Thursday, 24 June 2021

Movie Review: Little Odessa (1994)

A crime drama, Little Odessa is a slow-burning character study overburdened by a grim mood and slow pacing.

Assassin Joshua Shapira (Tim Roth) is pressured by his employer to return to his home neighbourhood of Brighton Beach, Brooklyn, to eliminate an Iranian jeweller. Joshua has been estranged from his Russian immigrant family for years, ever since he fled the neighbourhood after killing the son of local Russian mobster Volkoff.

Now he reconnects with his younger brother Reuben (Edward Furlong), father Arkady (Maximilan Schell) and ailing mother Irina (Vanessa Redgrave). Joshua also seeks out ex-girlfriend Alla (Moira Kelly), and plans the assassination of the jeweller with a group of allies. But his prolonged stay in the neighbourhood allows Volkoff to start plotting a long-awaited revenge.

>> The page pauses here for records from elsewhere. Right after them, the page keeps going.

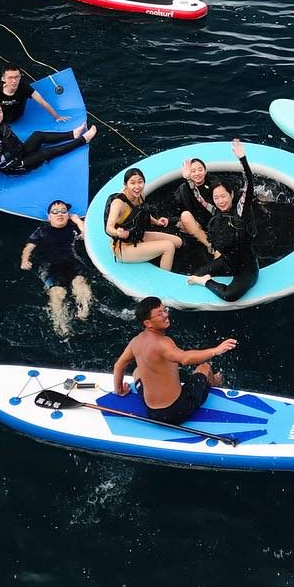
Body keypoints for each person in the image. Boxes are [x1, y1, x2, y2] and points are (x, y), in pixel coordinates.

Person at [112, 296, 237, 425]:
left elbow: (119, 365)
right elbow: (185, 358)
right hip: (176, 411)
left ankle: (127, 391)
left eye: (165, 310)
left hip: (152, 412)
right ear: (148, 323)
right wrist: (215, 350)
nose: (166, 315)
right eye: (160, 314)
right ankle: (215, 382)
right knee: (204, 368)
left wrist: (119, 390)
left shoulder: (135, 342)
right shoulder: (163, 343)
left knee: (137, 371)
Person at [187, 139, 261, 304]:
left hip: (246, 268)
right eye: (216, 197)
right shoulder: (215, 211)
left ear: (231, 195)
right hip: (227, 261)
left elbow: (249, 183)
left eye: (223, 196)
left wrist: (242, 159)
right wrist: (190, 179)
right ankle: (203, 278)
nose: (220, 201)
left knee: (229, 296)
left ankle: (205, 281)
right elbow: (198, 197)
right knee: (196, 274)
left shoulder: (240, 211)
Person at [21, 199, 93, 337]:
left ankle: (83, 312)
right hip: (52, 266)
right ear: (49, 217)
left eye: (63, 211)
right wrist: (24, 260)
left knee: (79, 283)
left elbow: (87, 236)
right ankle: (62, 326)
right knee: (57, 293)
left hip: (73, 262)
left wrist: (78, 221)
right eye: (55, 212)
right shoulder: (41, 231)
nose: (59, 214)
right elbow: (29, 247)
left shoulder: (73, 228)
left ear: (68, 215)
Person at [0, 99, 96, 174]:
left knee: (38, 135)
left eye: (0, 111)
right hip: (14, 165)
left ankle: (73, 134)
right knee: (47, 153)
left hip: (18, 151)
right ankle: (84, 139)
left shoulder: (0, 125)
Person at [104, 169, 184, 270]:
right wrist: (117, 232)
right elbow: (109, 228)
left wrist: (156, 221)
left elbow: (140, 212)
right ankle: (163, 280)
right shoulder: (119, 203)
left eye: (140, 182)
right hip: (124, 247)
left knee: (178, 242)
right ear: (125, 185)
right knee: (168, 247)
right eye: (132, 183)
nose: (137, 186)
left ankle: (151, 252)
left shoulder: (140, 195)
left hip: (137, 235)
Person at [172, 155, 221, 252]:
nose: (197, 173)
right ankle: (209, 245)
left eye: (200, 170)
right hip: (199, 223)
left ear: (205, 171)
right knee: (185, 216)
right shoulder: (184, 189)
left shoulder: (215, 183)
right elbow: (177, 207)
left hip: (218, 219)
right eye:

Written and directed by James Gray, Little Odessa is 98 minutes of familial bleakness interrupted by short and sharp acts of violence. Other than brief scenes of Joshua fulfilling his murderous assignments, this is a story of an immigrant family torn apart by a prodigal son, with the added strain a mother on her death bed. Head of the family Arkady is not on speaking terms with Joshua, and juggles caring for wife Irina with having an affair while pinning all hope for a better offspring on younger son Reuben.

Despite demonstrating courage by embracing the dark, avoiding over-exposition, and allowing pain points to ooze out through creaky joints of broken trust, Gray provides few reasons to specifically care about the Shapiras. Arkady's story may have been the most compelling, but here he is a side character. Instead the main focus is the brotherly bond between lost cause Joshua and potentially salvageable Reuben. Through no fault of the actors, their connection is static: Reuben secures a front row seat to his brother's crime-infested life, observing what he shouldn't. But neither brother is provided an arc towards something different, and the film strikes the same emotional tones throughout.

Little Odessa moves slowly and at low energy levels, from dour to sullen. Killing is Joshua's chosen line of business, and for his family, this business is bad.